Pipistrella. Podríamos verla así, como una entrañable figura de melodrama, la versión humanizada de “La muñeca fea”, de Gabilondo Soler. Después de todo, ya hace más de cien años Dickens descubrió las profundidades humanas que pueden revelarse a través del melodrama. Y T. S. Eliot lo reconoció así: “Drama y melodrama no pueden definirse de tal manera que parezcan recíprocamente exclusivos. El gran drama tiene en sí algo de melodramático, y el mejor melodrama participa de la grandeza del drama”.

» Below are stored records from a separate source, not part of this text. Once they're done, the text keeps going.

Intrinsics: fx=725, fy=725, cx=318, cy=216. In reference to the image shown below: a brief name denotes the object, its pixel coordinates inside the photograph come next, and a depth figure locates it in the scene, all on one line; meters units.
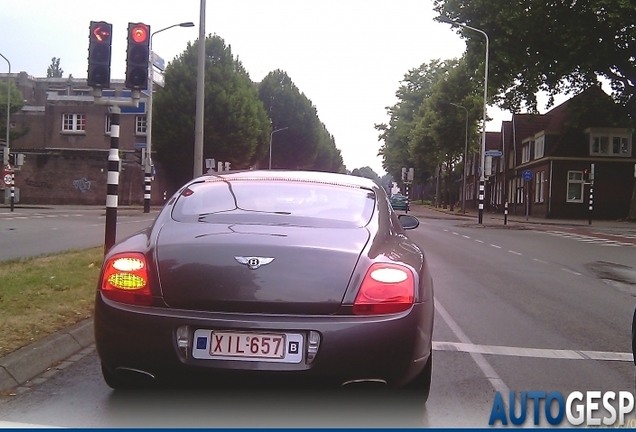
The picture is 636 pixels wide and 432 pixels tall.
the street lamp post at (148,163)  33.88
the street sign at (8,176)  36.06
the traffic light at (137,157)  50.28
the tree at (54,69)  129.62
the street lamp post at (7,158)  36.12
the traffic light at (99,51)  10.72
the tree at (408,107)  81.50
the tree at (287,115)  74.44
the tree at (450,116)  58.91
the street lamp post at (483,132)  33.81
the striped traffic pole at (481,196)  35.53
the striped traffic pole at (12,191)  36.03
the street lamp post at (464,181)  54.90
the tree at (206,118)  50.66
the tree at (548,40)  32.47
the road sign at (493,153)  34.99
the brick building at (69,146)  49.22
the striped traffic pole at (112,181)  10.55
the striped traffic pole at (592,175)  36.28
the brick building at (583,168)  48.06
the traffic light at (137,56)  11.08
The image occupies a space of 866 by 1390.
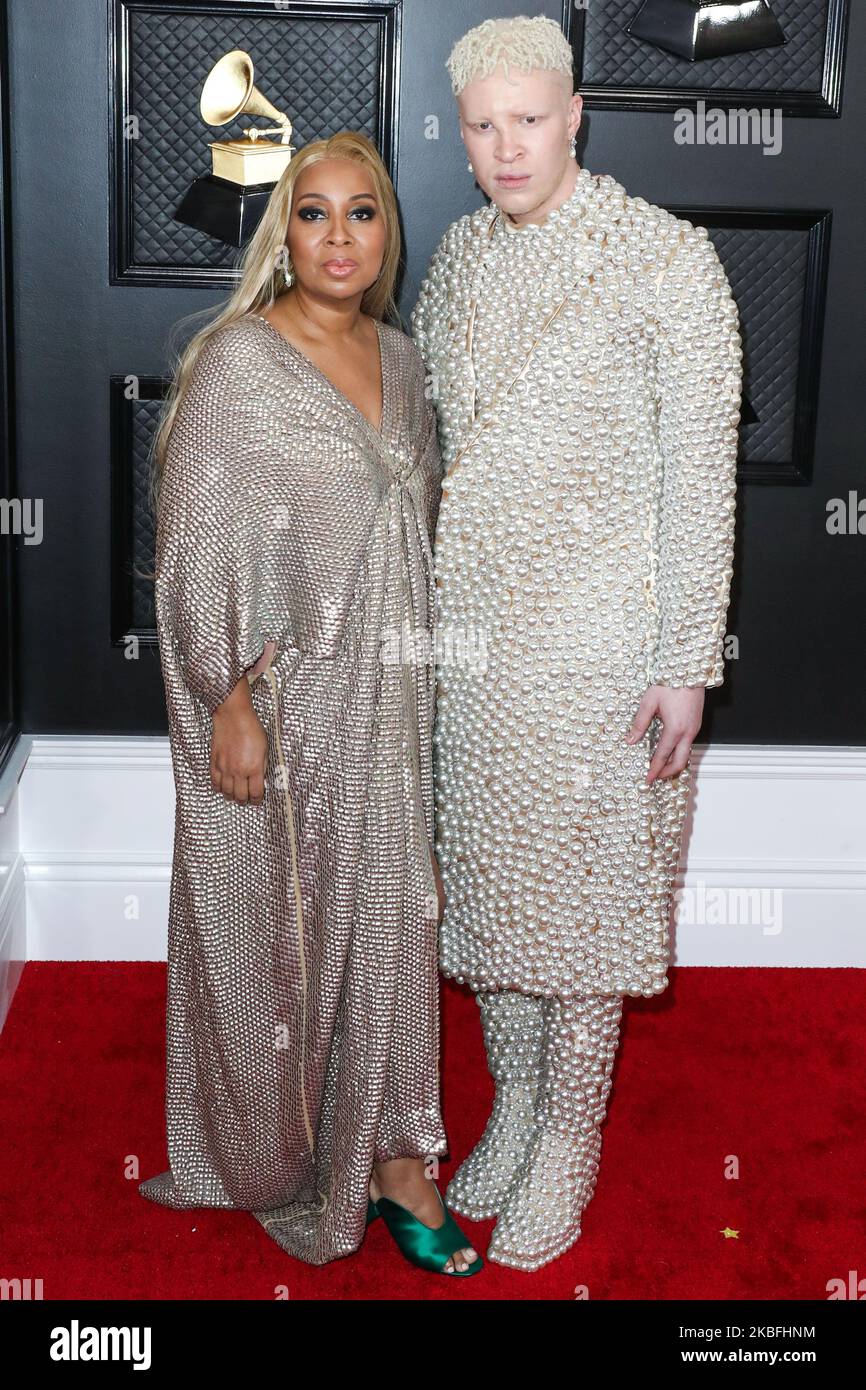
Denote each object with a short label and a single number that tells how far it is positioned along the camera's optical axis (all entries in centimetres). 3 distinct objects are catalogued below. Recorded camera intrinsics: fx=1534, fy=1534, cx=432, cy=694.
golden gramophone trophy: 282
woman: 210
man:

Es en este punto donde la monstruosidad —la condición de esos seres que el diccionario define como contrarios al orden regular de la naturaleza— puede adquirir otra dimensión, no necesariamente dramática, pero sí dotada de mayor estatura humana. Puede referirse, por ejemplo, a esa muchacha del cuento de Mario Benedetti, “La noche de los feos”. Tenía un pómulo hundido y ni siquiera —explica el narrador— podía decirse que tuviera ojos tiernos, “esa suerte de faros de justificación por los que a veces los horribles consiguen arrimarse a la belleza”.

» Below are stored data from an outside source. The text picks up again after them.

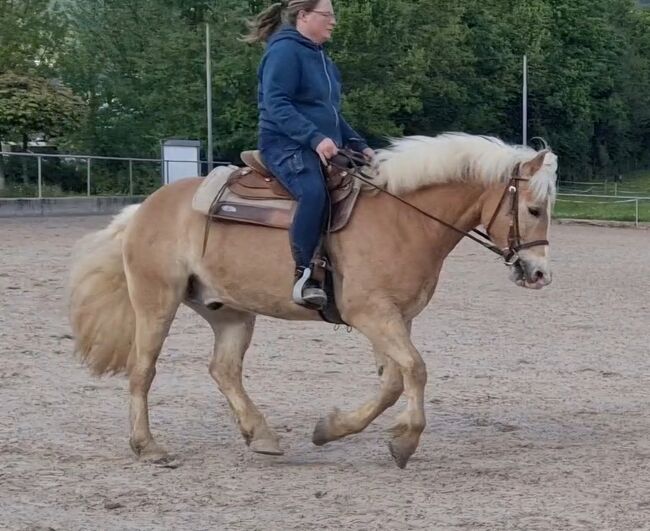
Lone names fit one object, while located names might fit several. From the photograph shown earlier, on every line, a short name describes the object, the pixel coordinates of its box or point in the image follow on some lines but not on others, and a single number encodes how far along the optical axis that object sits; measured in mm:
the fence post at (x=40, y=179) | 29041
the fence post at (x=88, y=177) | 30550
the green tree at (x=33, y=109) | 31516
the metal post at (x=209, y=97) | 31012
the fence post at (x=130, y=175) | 32094
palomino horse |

Y más alla de esto, la fealdad extrema representa uno de los últimos depósitos de energía en la inercia neoliberal y globalizante. “Nadie es feo”, dice el pensamiento políticamente correcto. “Sólo hay unas personas más diferentes que otras”. Parecería cosa de George Orwell. ¿Será cierto? A mí me parece que no está errado Javier Marías cuando llama al lenguaje políticamente correcto “una plaga” y advierte que “va a más hasta alcanzar verdaderas cotas de imbecilidad”. Lo que siento es que si se pierde el sentido de lo monstruoso se sacrifica también el sentido de lo sagrado. Debemos resistir. He visto carteles ecologistas que dicen “Salvemos a la vaquita marina”, “Salvemos a la ballena jorobada”. ¿Por qué no hacemos uno que diga “Salvemos a nuestros monstruos”? Ellos, al verse como tales, están salvando al mundo de ser devorado por la utopía globalista del bienestar universal. Ciertamente, a fuerza de rechazo y de marginación sexual y social, el monstruo ha aprendido a desconfiar del hedonismo dominante. Sus valores son más elementales. Su dignidad no tiene nada que ver con el narcisismo del modelo o el físicoculturista, y esto lo hace heroico y extraordinario: es uno de los seres que permanecen de pie en un mundo en ruinas. Para él escribió Nietzche estas líneas de hierro:


Y Zaratustra sintió una gran vergüenza por haber visto con sus ojos semejante cosa.
—¡Quédate! ¡Siéntate! ¡Pero no me mires: honra así mi fealdad!